Helen Wong, CEO of Hong Kong-based investment firm Lapis Global, said she was seeing a growing number of families partnering to form investment syndicates. “This is the way to decrease fees and costs and to build out the back office,” she said during a panel discussion at the PERE Global Investment Forum in Hong Kong last week.

Clearly this helps smaller family offices get involved in deals that would be impossible otherwise, something Neeraj Karhade, managing director of Das & Co in Hong Kong, is well aware of. His single-family office (SFO) invests in a mix of real estate, venture capital and passion projects, and its principal problem is that it has “a lack of capacity for the better deals”. Karhade cited as key issues a lack of manpower, an inability to move quickly, fees for due diligence and other expenses.

One way of combining firepower is by investing under a fund structure. Timothy Tsui, managing director of Arbutus Capital Partners, a Hong Kong-based multi-family office, takes this approach. With real estate investments in New York and San Francisco, his firm has found it was particularly tax-efficient to use a fund structure than to go direct. “It is very difficult to mitigate tax in the US,” he noted.

There are also other benefits of setting up a fund, added Tsui. “Funds are a useful way of getting exposure, but you also have structure, due diligence and back office, and you’re only a portion of the fund. You can pool your family’s wealth rather than fighting over it every single day.”

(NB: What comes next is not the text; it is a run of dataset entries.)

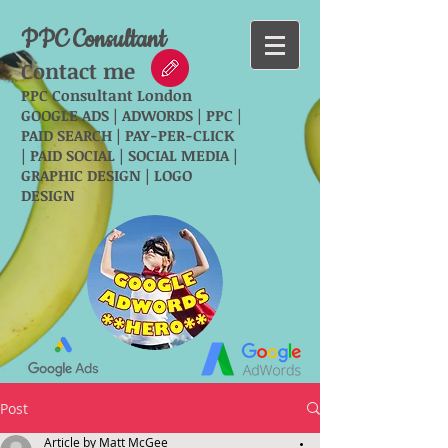
PPC Consultant
Contact me
PPC Consultant London
GOOGLE ADS | ADWORDS | PPC |
PAID SEARCH | PAY-PER-CLICK
| PAID SOCIAL | SOCIAL MEDIA |
GRAPHIC DESIGN | LOGO
DESIGN
Post
Article by Matt McGee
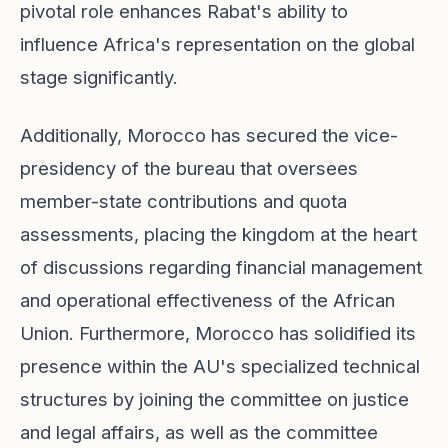
pivotal role enhances Rabat's ability to
influence Africa's representation on the global
stage significantly.
Additionally, Morocco has secured the vice-
presidency of the bureau that oversees
member-state contributions and quota
assessments, placing the kingdom at the heart
of discussions regarding financial management
and operational effectiveness of the African
Union. Furthermore, Morocco has solidified its
presence within the AU's specialized technical
structures by joining the committee on justice
and legal affairs, as well as the committee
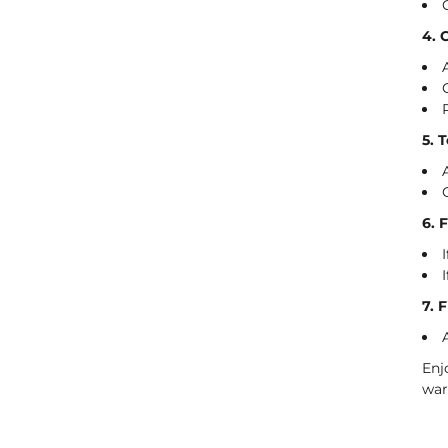
4. 
5. 
6. 
7. 
Enj
war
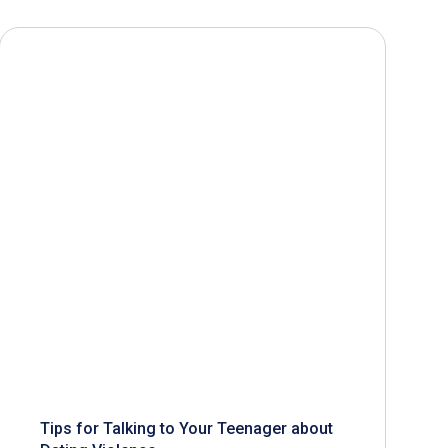
Tips for Talking to Your Teenager about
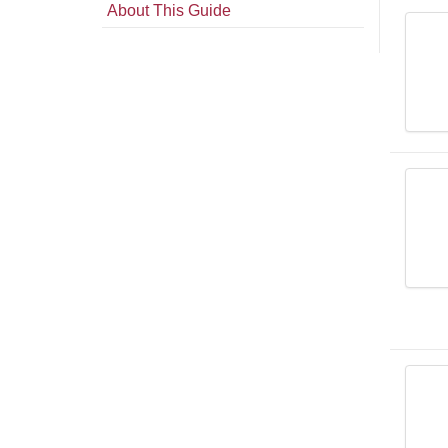
About This Guide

However, getting several families to combine on a deal is often easier said than done. For instance, with club deals one of the partners has to lead, said Wong. Agreeing that is in itself a challenge.

For one thing, “the partners have to really like each other”, said Karhade. “We’ve been 90% down the road and then ‘social issues’ get in the way.

“When [private equity firms] Blackstone and Bain get together to do a deal, it’s going to be an emotion-free situation,” he said. “With family offices, you have egos and a high degree of emotion.”

Even within the same family, sibling rivalry can make a family’s affairs difficult to manage. One of the panelists cited the example of three brothers who didn’t always see eye to eye and had different interests and priorities. A real estate deal was presented to them, and the eldest brother insisted on being the ‘face’ of the project. “But he was obnoxious,” said the panelist, “so I had to keep him away from the deal.”

Then there is the fragmented nature of many SFO investment strategies. ‘Opportunistic’ is one way of describing them; ‘scattergun’ is another.

Wong said: “A lot of the families I meet don’t have a strategy. In many cases, the family’s approach to investment is on a case-by-case basis.” She cited one example where the family patriarch told her: “I just buy things when people come to me with them.”